Sunday, August 26, 2018

People Smell: Get Used to It

Anatoly Karlin, speaking of the trouble with Russians, writes:

Walk into any crowd of decent size in Moscow or (probably) any other Russian city in the summer and you’ll get the distinct impression that most people haven’t yet heard of deodorant.
What he seems unaware of is that if you walked into any crowd of any size in any place prior to around 1950, you’d have got the distinct impression that most people hadn’t heard of deodorant.
And the thing is, that the cleanness that is possible only for very rich Americans and a few others, is really the anomaly. People, like all animals, smell. I distinctly recall the smell of people when I was a child in late 1940′s Britain. Then, nine out of ten houses had no indoor toilet, let alone a bathroom. If people bathed at all, and many did not, they did so in a tin tub before the kitchen stove, usually no more than once a week.
And the thing was, that the smell of people was then just a natural thing, something rarely to be remarked upon, and not necessarily unpleasant either.

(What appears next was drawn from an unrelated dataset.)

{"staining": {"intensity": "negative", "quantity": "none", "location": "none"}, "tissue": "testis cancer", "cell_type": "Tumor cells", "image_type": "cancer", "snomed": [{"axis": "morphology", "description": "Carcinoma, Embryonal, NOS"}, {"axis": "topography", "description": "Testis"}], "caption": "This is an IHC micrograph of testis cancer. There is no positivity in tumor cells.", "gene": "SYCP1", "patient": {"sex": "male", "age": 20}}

In fact, the general failure of America marriage, and the failure of white Americans to achieve anywhere near a replacement fertility rate, may well be due chiefly to a combination of deodorants and the pill, which prevent women signalling sexual receptivity by smell. 
On the basis of deodorant use alone, one may expect, therefore, that the Russians may have more luck restoring their fertility to the replacement rate or better, than those so very clean Euro-Americans. 
In fact, the problem for many people today is that they wash so much that their natural skin flora is disrupted, which can result in colonization by particularly odious bacteria, which create an effluvium worse than that of the totally unwashed unless copiously treated with antibiotic deodorants and synthetic aromatics.
In any case, if you live with the unwashed for long enough you will likely get used to the smell a human crowd, which in time will seem as natural as the smell of the cow barn or chicken run.